Records from a data source
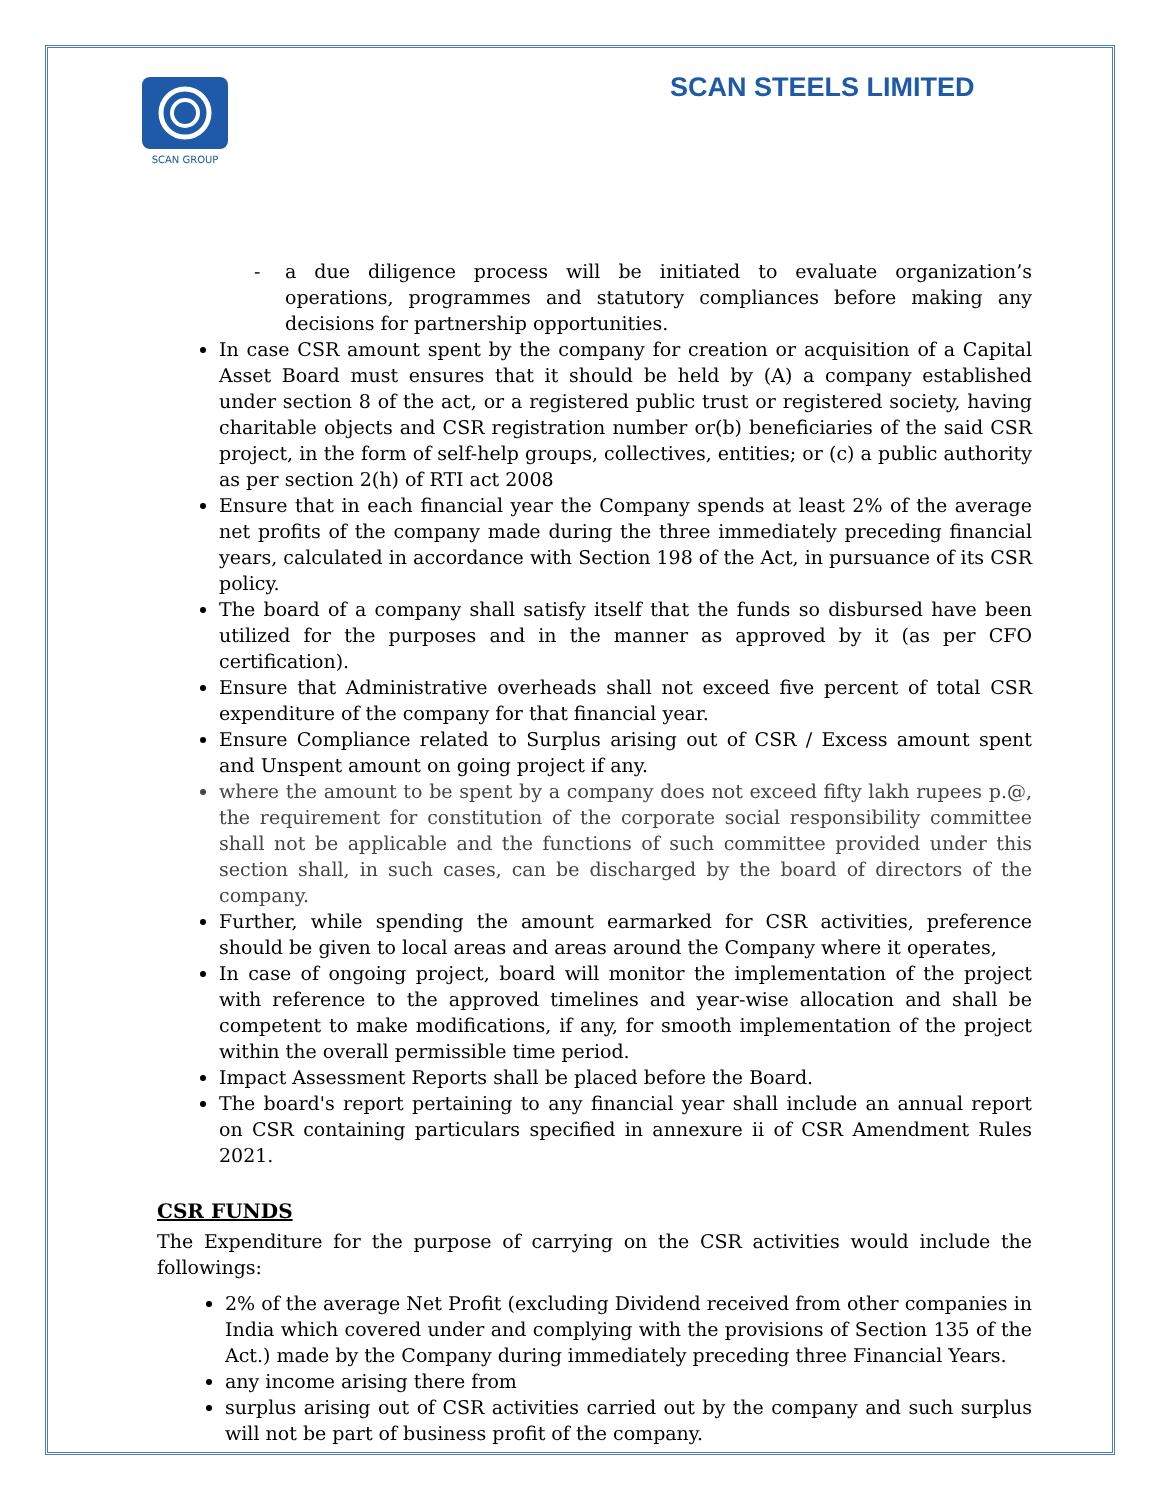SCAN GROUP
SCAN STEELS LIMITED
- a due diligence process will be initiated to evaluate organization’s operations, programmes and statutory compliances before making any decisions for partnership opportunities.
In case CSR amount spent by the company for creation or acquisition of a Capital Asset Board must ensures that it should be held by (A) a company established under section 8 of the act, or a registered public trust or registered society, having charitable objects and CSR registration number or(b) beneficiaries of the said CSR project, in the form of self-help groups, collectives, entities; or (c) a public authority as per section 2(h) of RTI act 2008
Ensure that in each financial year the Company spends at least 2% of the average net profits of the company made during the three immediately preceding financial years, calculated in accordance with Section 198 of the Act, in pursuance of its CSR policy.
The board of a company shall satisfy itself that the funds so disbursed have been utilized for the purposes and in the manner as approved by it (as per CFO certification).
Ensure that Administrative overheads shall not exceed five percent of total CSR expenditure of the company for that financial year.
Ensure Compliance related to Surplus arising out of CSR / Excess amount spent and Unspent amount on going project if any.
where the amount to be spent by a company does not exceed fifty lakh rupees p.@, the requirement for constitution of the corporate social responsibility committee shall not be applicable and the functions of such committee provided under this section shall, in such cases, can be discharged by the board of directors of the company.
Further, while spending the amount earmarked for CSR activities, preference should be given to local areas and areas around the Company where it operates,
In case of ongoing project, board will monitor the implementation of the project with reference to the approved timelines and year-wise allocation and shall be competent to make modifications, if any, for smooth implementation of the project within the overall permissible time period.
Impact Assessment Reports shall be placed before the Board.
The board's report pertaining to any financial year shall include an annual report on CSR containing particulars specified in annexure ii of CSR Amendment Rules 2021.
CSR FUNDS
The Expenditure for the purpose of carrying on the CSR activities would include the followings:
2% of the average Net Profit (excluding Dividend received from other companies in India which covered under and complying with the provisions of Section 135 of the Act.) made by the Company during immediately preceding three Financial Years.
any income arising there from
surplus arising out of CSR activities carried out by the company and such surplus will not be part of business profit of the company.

• YOUR INSTRUCTIONS:
Leave out all pictures and output each line exactly, from the top of the records through the line that holds "In case of ongoing".

• TASK RESPONSE:
SCAN GROUP
SCAN STEELS LIMITED
- a due diligence process will be initiated to evaluate organization’s operations, programmes and statutory compliances before making any decisions for partnership opportunities.
In case CSR amount spent by the company for creation or acquisition of a Capital Asset Board must ensures that it should be held by (A) a company established under section 8 of the act, or a registered public trust or registered society, having charitable objects and CSR registration number or(b) beneficiaries of the said CSR project, in the form of self-help groups, collectives, entities; or (c) a public authority as per section 2(h) of RTI act 2008
Ensure that in each financial year the Company spends at least 2% of the average net profits of the company made during the three immediately preceding financial years, calculated in accordance with Section 198 of the Act, in pursuance of its CSR policy.
The board of a company shall satisfy itself that the funds so disbursed have been utilized for the purposes and in the manner as approved by it (as per CFO certification).
Ensure that Administrative overheads shall not exceed five percent of total CSR expenditure of the company for that financial year.
Ensure Compliance related to Surplus arising out of CSR / Excess amount spent and Unspent amount on going project if any.
where the amount to be spent by a company does not exceed fifty lakh rupees p.@, the requirement for constitution of the corporate social responsibility committee shall not be applicable and the functions of such committee provided under this section shall, in such cases, can be discharged by the board of directors of the company.
Further, while spending the amount earmarked for CSR activities, preference should be given to local areas and areas around the Company where it operates,
In case of ongoing project, board will monitor the implementation of the project with reference to the approved timelines and year-wise allocation and shall be competent to make modifications, if any, for smooth implementation of the project within the overall permissible time period.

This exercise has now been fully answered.